DOCUMENT EXCERPT:
+===+

Dior Homme Cologne by Christian Dior

The original Dior Homme, is pretty much my go to daily wear. A such, I always want to try out the different offerings under the Dior Homme banner. Today, I am going to collect my thoughts and review, Dior Homme Cologne.

This is a flanker fragrance of sorts, but is a completely independent fragrance from the rest of the line. It was updated in 2022, after it’s initial release in 2013. However, it really didn’t get a full overhaul like Sport and Homme 2020, and is basically the same.

How does Cologne smell? Does it last long? How does it project? Is it worth a purchase?


Dior Homme Cologne Overview

Notes include: bergamot, Moroccan grapefruit blossom, musk

Click here to try: Christian Dior Cologne Spray for Men, Dior Homme, 4.2 Ounce


My Full Wear Review

Before I get into my own thoughts about Dior Homme Cologne, let’s see what Dior has to say about it: Citrusy bergamot, sensual grapefruit blossom and cotton-fresh white musks infuse to create a radiant, contemporary signature. An enveloping trail that reflects the casual charm of a timeless white dress shirt. A simply elegant fragrance for your own pleasure. 

Right off the bat, Dior Homme Cologne, is going to be a laid back and casual scent. It’s actually pretty simple, in its presentation, but still manages to deliver a nice experience.

Also, it’s actually an eau de cologne concentration, as the name suggests. So, it’s not going to be as potent as a baseline eau de toilette. Still, for what this is, DHC has a good level of performance.

Bergamot and the grapefruit blossom, lead this one completely. At first, you get the more pure juicy citrus of the bergamot. Then, the grapefruit blossom comes in, and gives it a neroli-like aroma.

This and Allure Homme Sport Cologne have a lot of overlap. I prefer this Dior to the Chanel, since it has a colder feeling to it and the performance is better than its competitor.

+===+

In the Dior Homme Cologne review, what year was the fragrance first released? Please answer briefly. The material that follows isn't needed for this.

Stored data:

+===+

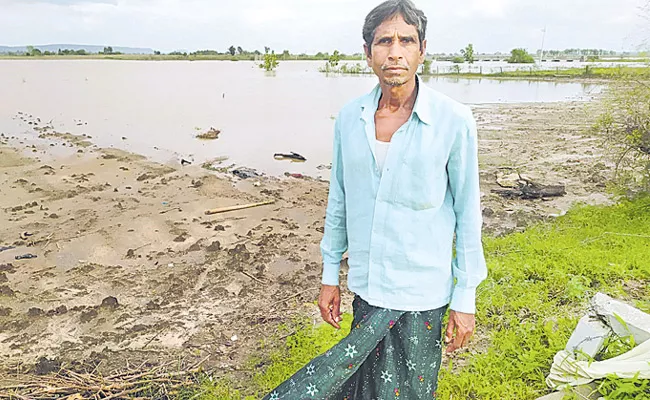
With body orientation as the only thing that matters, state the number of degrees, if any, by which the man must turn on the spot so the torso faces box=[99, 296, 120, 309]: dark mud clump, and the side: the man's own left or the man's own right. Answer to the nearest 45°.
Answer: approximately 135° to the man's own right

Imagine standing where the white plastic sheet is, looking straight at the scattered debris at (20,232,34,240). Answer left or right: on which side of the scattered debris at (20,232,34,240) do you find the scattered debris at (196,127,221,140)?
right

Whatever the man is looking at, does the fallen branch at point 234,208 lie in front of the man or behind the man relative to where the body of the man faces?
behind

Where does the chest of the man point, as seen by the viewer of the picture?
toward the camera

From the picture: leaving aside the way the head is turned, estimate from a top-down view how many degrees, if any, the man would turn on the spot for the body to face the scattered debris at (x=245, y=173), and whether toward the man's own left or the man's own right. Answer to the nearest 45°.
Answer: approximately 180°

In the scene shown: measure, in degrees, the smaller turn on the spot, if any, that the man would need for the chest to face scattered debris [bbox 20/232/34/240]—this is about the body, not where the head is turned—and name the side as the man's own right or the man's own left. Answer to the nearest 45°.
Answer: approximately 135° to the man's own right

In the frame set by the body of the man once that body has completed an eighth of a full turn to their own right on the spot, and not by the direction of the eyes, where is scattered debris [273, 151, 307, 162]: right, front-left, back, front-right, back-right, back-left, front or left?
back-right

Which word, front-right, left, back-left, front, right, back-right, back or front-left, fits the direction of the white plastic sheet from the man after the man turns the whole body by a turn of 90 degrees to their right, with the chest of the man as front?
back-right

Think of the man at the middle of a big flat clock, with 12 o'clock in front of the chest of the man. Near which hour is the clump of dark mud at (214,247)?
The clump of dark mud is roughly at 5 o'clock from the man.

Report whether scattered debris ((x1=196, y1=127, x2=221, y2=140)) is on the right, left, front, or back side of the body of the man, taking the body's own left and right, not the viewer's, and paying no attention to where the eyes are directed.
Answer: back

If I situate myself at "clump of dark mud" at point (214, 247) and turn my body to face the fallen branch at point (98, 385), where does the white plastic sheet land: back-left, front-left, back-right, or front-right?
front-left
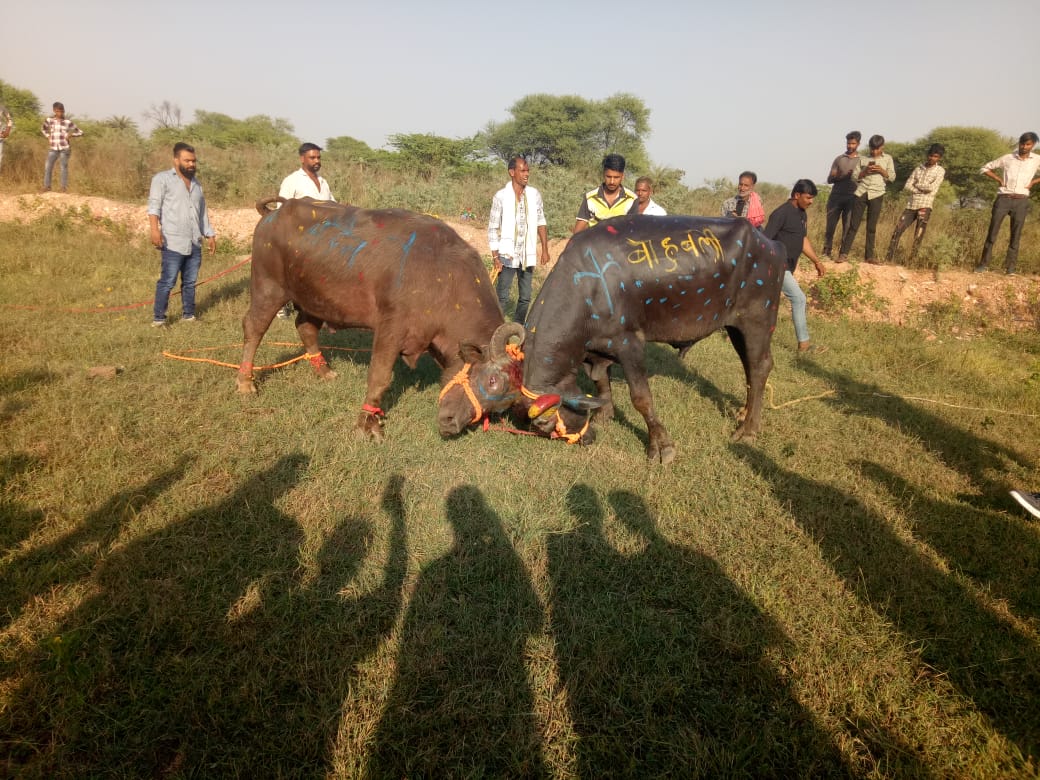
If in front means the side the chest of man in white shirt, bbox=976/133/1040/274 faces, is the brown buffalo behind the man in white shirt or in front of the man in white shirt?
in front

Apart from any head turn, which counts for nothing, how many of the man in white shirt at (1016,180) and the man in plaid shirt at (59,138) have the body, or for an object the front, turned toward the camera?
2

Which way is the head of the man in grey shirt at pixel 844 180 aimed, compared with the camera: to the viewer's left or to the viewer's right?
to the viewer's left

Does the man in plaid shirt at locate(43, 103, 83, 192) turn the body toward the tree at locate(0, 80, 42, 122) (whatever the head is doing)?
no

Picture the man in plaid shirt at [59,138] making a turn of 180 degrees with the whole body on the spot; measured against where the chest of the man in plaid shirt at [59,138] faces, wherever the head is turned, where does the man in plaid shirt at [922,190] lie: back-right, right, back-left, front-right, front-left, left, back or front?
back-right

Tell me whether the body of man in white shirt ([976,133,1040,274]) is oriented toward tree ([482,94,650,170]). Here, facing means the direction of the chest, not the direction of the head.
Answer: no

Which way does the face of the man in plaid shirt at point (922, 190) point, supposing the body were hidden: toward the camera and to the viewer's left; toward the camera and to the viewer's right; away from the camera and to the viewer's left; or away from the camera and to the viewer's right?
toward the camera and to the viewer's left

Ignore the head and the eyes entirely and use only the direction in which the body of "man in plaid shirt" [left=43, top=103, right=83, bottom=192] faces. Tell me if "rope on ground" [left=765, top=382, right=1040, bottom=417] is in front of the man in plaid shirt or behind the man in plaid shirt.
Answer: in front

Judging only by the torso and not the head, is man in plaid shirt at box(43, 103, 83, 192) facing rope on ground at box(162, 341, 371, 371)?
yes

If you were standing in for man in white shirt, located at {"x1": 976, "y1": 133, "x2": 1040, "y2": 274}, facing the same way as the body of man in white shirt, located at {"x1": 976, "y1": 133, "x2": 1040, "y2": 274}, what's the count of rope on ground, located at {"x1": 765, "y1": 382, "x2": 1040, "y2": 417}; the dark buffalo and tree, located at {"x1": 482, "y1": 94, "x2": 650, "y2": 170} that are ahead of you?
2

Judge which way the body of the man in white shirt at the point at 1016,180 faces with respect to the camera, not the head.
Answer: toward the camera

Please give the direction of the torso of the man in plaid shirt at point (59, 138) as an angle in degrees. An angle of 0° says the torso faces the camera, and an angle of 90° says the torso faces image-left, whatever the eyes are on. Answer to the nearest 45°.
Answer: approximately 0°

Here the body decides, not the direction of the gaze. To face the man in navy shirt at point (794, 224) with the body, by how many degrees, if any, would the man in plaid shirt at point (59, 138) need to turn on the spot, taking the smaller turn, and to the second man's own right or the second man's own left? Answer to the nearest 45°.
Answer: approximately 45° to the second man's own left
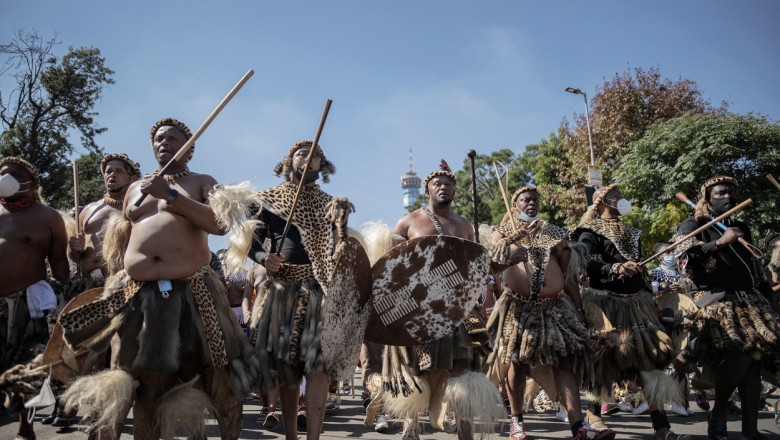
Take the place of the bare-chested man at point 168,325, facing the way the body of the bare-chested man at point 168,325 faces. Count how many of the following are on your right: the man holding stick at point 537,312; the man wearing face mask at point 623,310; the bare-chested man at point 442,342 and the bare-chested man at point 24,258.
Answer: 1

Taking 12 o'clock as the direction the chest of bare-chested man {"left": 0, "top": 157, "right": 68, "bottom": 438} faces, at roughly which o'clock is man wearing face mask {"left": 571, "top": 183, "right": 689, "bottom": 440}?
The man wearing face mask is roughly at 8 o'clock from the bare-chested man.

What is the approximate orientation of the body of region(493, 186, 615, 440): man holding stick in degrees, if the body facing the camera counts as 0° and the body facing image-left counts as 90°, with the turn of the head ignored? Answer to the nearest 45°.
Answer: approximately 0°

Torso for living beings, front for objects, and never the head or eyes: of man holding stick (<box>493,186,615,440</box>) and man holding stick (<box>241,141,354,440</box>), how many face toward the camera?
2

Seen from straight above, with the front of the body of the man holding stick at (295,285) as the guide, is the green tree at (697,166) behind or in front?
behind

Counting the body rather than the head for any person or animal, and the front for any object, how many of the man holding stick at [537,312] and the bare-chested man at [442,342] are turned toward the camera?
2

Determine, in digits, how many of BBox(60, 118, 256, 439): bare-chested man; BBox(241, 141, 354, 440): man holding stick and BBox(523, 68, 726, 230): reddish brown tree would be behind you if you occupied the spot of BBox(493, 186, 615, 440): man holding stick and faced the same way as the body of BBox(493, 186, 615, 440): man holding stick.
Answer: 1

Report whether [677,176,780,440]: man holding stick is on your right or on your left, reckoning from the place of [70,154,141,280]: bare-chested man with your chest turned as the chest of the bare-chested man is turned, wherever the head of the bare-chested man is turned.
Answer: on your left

+===+

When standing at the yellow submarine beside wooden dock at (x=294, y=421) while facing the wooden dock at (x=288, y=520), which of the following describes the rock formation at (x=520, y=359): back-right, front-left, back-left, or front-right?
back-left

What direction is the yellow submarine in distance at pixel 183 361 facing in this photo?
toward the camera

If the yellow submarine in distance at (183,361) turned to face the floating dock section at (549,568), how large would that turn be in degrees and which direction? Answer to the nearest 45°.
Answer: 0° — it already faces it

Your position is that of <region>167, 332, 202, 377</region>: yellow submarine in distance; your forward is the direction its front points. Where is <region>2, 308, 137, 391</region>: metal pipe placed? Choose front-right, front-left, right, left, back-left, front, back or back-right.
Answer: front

+===+

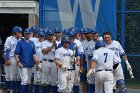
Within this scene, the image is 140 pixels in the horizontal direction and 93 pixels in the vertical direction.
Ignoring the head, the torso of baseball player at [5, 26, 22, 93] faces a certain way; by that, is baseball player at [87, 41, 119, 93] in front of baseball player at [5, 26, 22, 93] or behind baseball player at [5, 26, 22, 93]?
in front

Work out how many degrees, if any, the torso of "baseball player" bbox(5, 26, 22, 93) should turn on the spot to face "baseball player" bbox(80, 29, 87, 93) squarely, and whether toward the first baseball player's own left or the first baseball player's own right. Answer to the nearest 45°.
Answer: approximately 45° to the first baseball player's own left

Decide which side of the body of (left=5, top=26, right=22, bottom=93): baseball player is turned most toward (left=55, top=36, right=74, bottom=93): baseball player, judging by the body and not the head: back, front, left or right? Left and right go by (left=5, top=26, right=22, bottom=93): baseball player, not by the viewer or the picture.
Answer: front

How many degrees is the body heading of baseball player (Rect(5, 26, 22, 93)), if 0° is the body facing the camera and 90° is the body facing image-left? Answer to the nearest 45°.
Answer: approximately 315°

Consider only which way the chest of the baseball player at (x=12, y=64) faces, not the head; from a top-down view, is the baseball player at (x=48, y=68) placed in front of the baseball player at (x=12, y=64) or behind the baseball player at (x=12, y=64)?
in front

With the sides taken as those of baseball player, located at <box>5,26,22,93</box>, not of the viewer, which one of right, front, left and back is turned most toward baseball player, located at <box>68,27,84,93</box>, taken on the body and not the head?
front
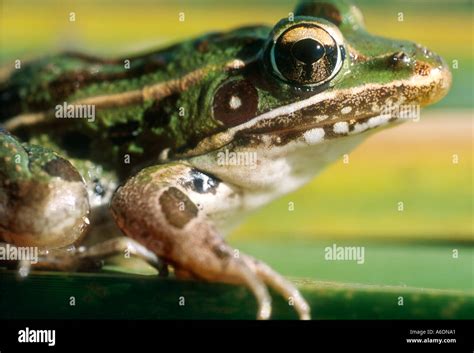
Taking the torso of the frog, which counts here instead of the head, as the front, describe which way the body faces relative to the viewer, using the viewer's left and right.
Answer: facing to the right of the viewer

+===+

SOLUTION TO THIS TASK:
2013